• _TASK TO COMPLETE_:
Go through the records, and copy each line in which the string "held" is present.
────────────────────
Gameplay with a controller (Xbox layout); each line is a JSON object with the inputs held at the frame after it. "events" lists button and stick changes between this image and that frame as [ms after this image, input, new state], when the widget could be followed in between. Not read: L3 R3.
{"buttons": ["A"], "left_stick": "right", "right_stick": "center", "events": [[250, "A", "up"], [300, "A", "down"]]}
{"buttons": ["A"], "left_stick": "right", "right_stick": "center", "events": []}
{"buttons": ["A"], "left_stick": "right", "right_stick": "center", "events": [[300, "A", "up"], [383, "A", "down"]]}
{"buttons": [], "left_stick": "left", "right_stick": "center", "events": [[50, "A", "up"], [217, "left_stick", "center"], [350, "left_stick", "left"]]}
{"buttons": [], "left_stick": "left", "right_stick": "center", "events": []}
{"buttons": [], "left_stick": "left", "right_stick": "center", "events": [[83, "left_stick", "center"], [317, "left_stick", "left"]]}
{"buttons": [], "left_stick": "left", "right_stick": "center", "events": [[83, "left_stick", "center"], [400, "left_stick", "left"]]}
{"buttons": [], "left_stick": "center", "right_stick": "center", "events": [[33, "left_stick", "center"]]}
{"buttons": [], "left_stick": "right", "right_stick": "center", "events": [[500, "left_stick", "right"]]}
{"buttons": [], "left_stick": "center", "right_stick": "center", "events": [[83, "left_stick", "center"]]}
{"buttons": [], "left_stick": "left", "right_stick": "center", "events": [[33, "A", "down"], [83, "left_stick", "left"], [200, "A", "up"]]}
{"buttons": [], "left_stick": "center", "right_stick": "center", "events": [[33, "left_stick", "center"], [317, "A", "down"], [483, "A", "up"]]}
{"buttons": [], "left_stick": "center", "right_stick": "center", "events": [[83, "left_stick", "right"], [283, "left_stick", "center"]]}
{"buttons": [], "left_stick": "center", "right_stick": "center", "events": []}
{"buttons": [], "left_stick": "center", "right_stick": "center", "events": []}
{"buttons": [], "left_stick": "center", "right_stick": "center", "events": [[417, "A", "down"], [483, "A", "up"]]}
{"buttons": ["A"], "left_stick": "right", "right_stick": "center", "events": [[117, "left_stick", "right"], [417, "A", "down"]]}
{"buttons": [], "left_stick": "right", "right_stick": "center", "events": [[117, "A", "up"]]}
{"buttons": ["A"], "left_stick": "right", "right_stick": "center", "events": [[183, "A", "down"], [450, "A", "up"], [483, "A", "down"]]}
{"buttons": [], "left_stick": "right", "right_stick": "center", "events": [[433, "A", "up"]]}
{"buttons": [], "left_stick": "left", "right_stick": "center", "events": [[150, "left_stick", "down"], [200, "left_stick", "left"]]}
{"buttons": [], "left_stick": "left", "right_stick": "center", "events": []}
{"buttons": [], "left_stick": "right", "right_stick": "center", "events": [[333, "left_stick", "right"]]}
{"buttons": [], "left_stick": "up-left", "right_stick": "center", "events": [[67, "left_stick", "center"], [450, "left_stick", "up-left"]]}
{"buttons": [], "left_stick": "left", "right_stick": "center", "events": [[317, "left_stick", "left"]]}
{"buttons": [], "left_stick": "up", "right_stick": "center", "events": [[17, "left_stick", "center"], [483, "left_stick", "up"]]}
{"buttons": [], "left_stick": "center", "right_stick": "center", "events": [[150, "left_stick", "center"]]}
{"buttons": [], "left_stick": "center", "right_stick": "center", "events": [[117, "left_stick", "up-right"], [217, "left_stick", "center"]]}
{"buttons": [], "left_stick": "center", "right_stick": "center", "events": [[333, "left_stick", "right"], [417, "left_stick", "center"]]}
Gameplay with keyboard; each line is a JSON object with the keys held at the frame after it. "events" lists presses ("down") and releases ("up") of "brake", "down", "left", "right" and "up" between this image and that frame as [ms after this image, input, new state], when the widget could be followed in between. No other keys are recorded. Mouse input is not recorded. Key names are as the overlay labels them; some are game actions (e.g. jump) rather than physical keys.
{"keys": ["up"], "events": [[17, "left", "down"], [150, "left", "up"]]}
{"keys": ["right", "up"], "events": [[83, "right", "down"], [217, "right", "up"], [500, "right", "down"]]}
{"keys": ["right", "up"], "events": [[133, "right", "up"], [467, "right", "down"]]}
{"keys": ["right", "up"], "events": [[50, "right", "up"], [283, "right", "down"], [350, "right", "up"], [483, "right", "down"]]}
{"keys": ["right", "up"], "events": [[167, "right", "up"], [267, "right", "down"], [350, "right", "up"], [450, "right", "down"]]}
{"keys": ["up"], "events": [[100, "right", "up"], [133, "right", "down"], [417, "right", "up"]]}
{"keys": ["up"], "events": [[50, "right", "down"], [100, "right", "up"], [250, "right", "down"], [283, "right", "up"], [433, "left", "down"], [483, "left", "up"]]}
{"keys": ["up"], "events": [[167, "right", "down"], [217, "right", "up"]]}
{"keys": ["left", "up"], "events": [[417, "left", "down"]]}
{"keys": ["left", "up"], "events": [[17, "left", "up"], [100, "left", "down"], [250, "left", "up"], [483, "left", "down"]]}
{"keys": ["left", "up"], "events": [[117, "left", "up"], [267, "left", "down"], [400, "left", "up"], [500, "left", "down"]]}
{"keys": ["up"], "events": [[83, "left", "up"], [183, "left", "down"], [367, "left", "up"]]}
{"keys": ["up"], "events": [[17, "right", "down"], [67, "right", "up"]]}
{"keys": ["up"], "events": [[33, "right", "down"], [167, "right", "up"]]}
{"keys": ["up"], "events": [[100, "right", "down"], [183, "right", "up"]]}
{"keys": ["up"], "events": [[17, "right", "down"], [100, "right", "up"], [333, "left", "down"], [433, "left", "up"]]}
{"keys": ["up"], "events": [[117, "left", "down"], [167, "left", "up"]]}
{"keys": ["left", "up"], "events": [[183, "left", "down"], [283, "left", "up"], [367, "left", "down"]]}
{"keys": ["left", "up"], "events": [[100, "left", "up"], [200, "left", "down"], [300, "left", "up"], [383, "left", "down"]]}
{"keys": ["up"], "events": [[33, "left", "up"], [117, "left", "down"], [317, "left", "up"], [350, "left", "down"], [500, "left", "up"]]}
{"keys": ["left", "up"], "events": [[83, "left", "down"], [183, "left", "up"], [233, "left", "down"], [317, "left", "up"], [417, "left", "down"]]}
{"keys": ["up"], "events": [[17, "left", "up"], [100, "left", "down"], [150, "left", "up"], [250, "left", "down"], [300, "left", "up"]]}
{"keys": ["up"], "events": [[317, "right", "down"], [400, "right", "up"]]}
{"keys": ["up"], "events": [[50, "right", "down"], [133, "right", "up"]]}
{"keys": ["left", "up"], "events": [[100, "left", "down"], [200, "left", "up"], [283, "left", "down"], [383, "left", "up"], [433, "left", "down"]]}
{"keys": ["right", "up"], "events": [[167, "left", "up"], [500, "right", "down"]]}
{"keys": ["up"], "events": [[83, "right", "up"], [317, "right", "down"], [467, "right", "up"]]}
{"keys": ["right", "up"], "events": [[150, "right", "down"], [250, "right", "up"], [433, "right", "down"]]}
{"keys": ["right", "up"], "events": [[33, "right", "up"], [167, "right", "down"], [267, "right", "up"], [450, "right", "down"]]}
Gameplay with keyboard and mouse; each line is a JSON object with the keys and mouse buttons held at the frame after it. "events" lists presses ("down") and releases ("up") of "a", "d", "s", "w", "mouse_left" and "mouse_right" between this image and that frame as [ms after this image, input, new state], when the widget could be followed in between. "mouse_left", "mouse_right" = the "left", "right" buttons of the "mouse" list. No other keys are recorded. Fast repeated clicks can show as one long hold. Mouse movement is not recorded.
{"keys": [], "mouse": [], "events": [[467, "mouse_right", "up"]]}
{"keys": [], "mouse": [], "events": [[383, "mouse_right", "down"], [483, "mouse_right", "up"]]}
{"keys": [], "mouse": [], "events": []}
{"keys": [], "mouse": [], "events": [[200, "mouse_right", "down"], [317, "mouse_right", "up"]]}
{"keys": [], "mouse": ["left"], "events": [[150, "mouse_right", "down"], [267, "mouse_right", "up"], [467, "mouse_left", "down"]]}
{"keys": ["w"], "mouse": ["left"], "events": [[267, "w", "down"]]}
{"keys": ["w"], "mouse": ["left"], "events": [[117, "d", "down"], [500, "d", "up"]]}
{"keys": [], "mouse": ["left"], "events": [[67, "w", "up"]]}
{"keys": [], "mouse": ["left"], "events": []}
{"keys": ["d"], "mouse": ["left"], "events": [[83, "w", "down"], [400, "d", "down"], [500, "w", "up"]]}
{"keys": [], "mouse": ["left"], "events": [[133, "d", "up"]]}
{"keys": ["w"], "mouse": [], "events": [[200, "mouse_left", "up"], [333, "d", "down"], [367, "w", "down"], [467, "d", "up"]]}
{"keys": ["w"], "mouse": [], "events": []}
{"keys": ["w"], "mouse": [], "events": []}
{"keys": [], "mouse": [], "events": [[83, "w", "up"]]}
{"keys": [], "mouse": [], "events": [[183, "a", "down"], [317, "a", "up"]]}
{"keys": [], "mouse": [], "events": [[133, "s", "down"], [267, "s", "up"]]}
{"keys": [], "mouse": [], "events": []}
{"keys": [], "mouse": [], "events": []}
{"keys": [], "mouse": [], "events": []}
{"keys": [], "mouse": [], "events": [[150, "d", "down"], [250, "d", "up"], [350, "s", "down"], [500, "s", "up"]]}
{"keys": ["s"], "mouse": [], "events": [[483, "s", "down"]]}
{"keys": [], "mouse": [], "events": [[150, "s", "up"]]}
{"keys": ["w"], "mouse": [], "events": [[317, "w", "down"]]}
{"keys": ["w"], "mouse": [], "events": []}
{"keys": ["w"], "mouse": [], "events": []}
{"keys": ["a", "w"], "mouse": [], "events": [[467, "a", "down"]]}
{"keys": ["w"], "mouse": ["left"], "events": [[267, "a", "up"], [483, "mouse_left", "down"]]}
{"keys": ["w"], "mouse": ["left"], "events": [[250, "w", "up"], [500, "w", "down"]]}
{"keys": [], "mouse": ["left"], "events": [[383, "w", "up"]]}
────────────────────
• _RESPONSE TO THIS TASK_:
Gameplay with a controller (Xbox layout); each line is a JSON object with the inputs held at the frame after it. "events" lists button and stick changes between this image and that frame as [ms after this image, input, new state], when the widget could be followed in between. Not read: L3 R3.
Gameplay with keyboard; each line is a JSON object with the keys held at the frame after it. "events" lists presses ("down") and releases ("up") of "brake", "down", "left", "right" and "up" between this image and that frame as [ms after this image, input, new state], when the widget could be followed in between. No other keys are recorded. Mouse input is not recorded. Key names are as the overlay labels them; some are game actions (e.g. jump) rather than physical keys.
Gameplay with keyboard and mouse; each line is a JSON object with the keys and mouse buttons held at the frame after it. "events" lists presses ("down") and releases ("up") of "a", "d", "s", "w", "mouse_left" and "mouse_right" between this image and that frame as [ms after this image, input, new state], when the widget could be followed in between. "mouse_left", "mouse_right" = the "left", "right" buttons of the "mouse" list. No other keys are recorded. Fast repeated clicks can show as one long hold. Mouse movement is not recorded.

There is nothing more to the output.